Letztendlich ist der strenge und unerbittliche Prozess des Auswählens, Ausprobierens, Experimentierens und Konstruierens vielleicht nur hinter den Kulissen wahrnehmbar. Sietzen verfügt über die ausgeprägte Fähigkeit, mit seinen Schlaginstrumenten zu verschmelzen und etwas jenseits von Rhythmus und Melodie freizusetzen — eine Verschmelzung von Klang, reiner Energie außergewöhnlicher Raffinesse, die sich in pure Begeisterung und Freude steigert.
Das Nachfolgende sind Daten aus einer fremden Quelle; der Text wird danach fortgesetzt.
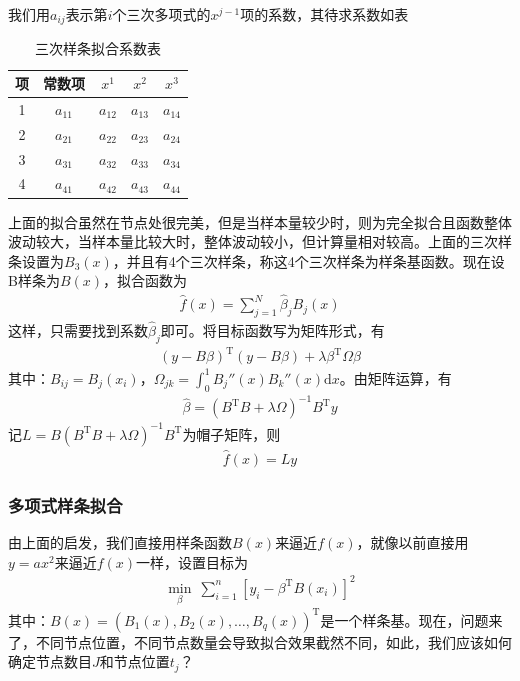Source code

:            我们用$a_{ij}$表示第$i$个三次多项式的$x^{j-1}$项的系数，其待求系数如表
            \begin{table}[htbp]
              \caption{三次样条拟合系数表}
              \label{tab:三次样条拟合系数表}
              \centering
              \begin{tabular}{c|cccc}
              \toprule
              项     & 常数项 & $x^1$  & $x^2$  & $x^3$ \\
              \midrule
              1      & $a_{11}$      & $a_{12}$      & $a_{13}$     &$a_{14}$ \\
              2      & $a_{21}$      & $a_{22}$      & $a_{23}$     &$a_{24}$ \\
              3      & $a_{31}$      & $a_{32}$      & $a_{33}$     &$a_{34}$ \\
              4      & $a_{41}$      & $a_{42}$      & $a_{43}$     &$a_{44}$ \\
              \bottomrule
              \end{tabular}
            \end{table}
            \par
            上面的拟合虽然在节点处很完美，但是当样本量较少时，则为完全拟合且函数整体波动较大，当样本量比较大时，整体波动较小，但计算量相对较高。上面的三次样条设置为$B_3(x)$，并且有4个三次样条，称这4个三次样条为样条基函数。现在设B样条为$B(x)$，拟合函数为
            \begin{align*}
            \hat{f}(x) = \sum_{j=1}^N\hat{\beta}_jB_j(x)
            \end{align*}
            这样，只需要找到系数$\hat{\beta}_j$即可。将目标函数写为矩阵形式，有
            \begin{align*}
            (y-B\beta)^\mathrm{T}(y-B\beta) + \lambda \beta^\mathrm{T}\Omega\beta
            \end{align*}
            其中：$B_{ij} = B_j(x_i)$，$\Omega_{jk} = \int_0^1 B_j''(x)B_k''(x)\mathrm{d}x$。由矩阵运算，有
            \begin{align*}
            \hat{\beta} = (B^\mathrm{T}B+\lambda \Omega)^{-1}B^\mathrm{T}y
            \end{align*}
            记$L = B(B^\mathrm{T}B+\lambda \Omega)^{-1}B^\mathrm{T}$为帽子矩阵，则
            \begin{align*}
            \hat{f}(x) = Ly
            \end{align*}

        \subsubsection{多项式样条拟合}
            \par
            由上面的启发，我们直接用样条函数$B(x)$来逼近$f(x)$，就像以前直接用$y = ax^2$来逼近$f(x)$一样，设置目标为
            \begin{align*}
            \min_\beta\ \sum_{i=1}^n[y_i - \beta^\mathrm{T}B(x_i)]^2
            \end{align*}
            其中：$B(x) = (B_1(x),B_2(x),\dots,B_q(x))^\mathrm{T}$是一个样条基。现在，问题来了，不同节点位置，不同节点数量会导致拟合效果截然不同，如此，我们应该如何确定节点数目$J$和节点位置$t_j$？
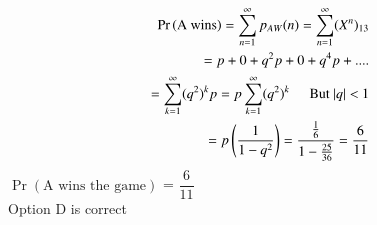 \documentclass[journal,12pt,twocolumn]{IEEEtran}
\theoremstyle{definition}
\providecommand{\pr}[1]{\ensuremath{\Pr\left(#1\right)}}
\numberwithin{equation}{subsection}
\begin{document}
\onehalfspacing
\begin{align*}
    \pr{\text{A wins}} = \sum_{n=1}^{\infty} p_{AW}(n)
     = \sum_{n=1}^{\infty} (X^n)_{13}\\
    = p + 0 + q^2p + 0 + q^4p + ....\\
    = \sum_{k=1}^{\infty} (q^2)^k p
    = p \sum_{k=1}^{\infty} (q^2)^k \hspace{0.5cm} \text{But $|q| <$ 1}\\
    = p \left(\dfrac{1}{1 - q^2}\right)
    =\dfrac{\frac{1}{6}}{1 - \frac{25}{36}} = \dfrac{6}{11}
\end{align*}
\centering \Large
\pr{\text{A wins the game}} = $\dfrac{6}{11}$\\
Option D is correct
\end{document}
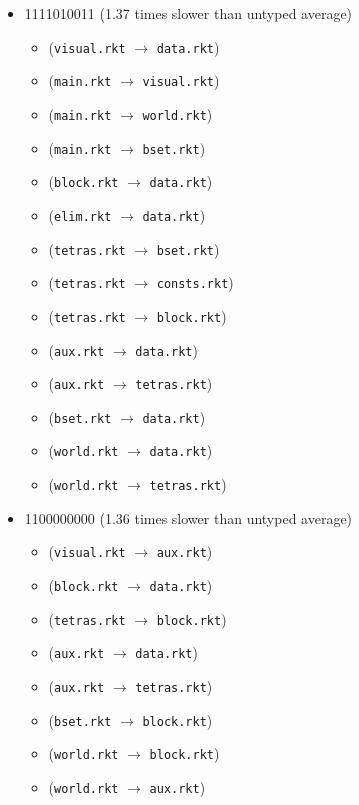 \documentclass{article}
\newcommand{\mono}[1]{\texttt{#1}}
\begin{document}
\begin{itemize}
\item 1111010011 (1.37 times slower than untyped average)
  \begin{itemize}
  \item (\mono{visual.rkt} $\rightarrow$ \mono{data.rkt})
  \item (\mono{main.rkt} $\rightarrow$ \mono{visual.rkt})
  \item (\mono{main.rkt} $\rightarrow$ \mono{world.rkt})
  \item (\mono{main.rkt} $\rightarrow$ \mono{bset.rkt})
  \item (\mono{block.rkt} $\rightarrow$ \mono{data.rkt})
  \item (\mono{elim.rkt} $\rightarrow$ \mono{data.rkt})
  \item (\mono{tetras.rkt} $\rightarrow$ \mono{bset.rkt})
  \item (\mono{tetras.rkt} $\rightarrow$ \mono{consts.rkt})
  \item (\mono{tetras.rkt} $\rightarrow$ \mono{block.rkt})
  \item (\mono{aux.rkt} $\rightarrow$ \mono{data.rkt})
  \item (\mono{aux.rkt} $\rightarrow$ \mono{tetras.rkt})
  \item (\mono{bset.rkt} $\rightarrow$ \mono{data.rkt})
  \item (\mono{world.rkt} $\rightarrow$ \mono{data.rkt})
  \item (\mono{world.rkt} $\rightarrow$ \mono{tetras.rkt})
  \end{itemize}
\item 1100000000 (1.36 times slower than untyped average)
  \begin{itemize}
  \item (\mono{visual.rkt} $\rightarrow$ \mono{aux.rkt})
  \item (\mono{block.rkt} $\rightarrow$ \mono{data.rkt})
  \item (\mono{tetras.rkt} $\rightarrow$ \mono{block.rkt})
  \item (\mono{aux.rkt} $\rightarrow$ \mono{data.rkt})
  \item (\mono{aux.rkt} $\rightarrow$ \mono{tetras.rkt})
  \item (\mono{bset.rkt} $\rightarrow$ \mono{block.rkt})
  \item (\mono{world.rkt} $\rightarrow$ \mono{block.rkt})
  \item (\mono{world.rkt} $\rightarrow$ \mono{aux.rkt})
  \end{itemize}


\end{itemize}
\end{document}
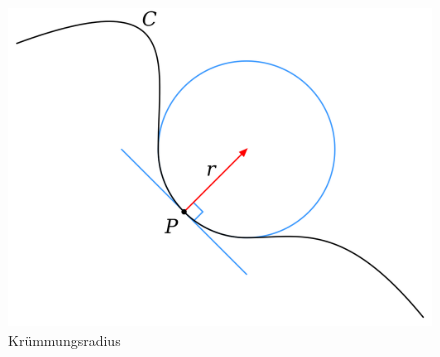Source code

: \begin{refsection}




\begin{figure} 
  \centering
  \includegraphics[scale=0.2]{minimal/Kruemmungsradius.png}
  \caption{Krümmungsradius} 
  \label{Kruemmungsradius}
\end{figure}






\end{refsection}
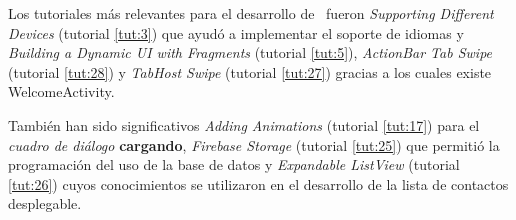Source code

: 	Los tutoriales más relevantes para el desarrollo de \CollegeApp\ fueron {\it Supporting Different Devices} (tutorial \ref{tut:3}) que ayudó a implementar el soporte de idiomas y {\it Building a Dynamic UI with Fragments} (tutorial \ref{tut:5}), {\it ActionBar Tab Swipe} (tutorial \ref{tut:28}) y {\it TabHost Swipe} (tutorial \ref{tut:27}) gracias a los cuales existe {\ttfamily WelcomeActivity}.
	
	 También han sido significativos {\it Adding Animations} (tutorial \ref{tut:17}) para el {\it cuadro de diálogo} {\bf cargando}, {\it Firebase Storage} (tutorial \ref{tut:25}) que permitió la programación del uso de la base de datos y {\it Expandable ListView} (tutorial \ref{tut:26}) cuyos conocimientos se utilizaron en el desarrollo de la lista de contactos desplegable.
Es ist eine Perfektion aus Millionen Nuancen, eine schimmernde Realität für sich.
(Luna Shyr, Februar 2023)
Ursprünglich geschrieben als „Christoph Sietzen und Johannes Maria Staud betreten Neuland in Whereas the reality trembles, einem Konzert für Schlagzeug“ für The Cleveland Orchestra anlässlich der Uraufführung und der Nachfolgeaufführungen von Whereas the reality trembles. Nachdruck mit Genehmigung des Autors.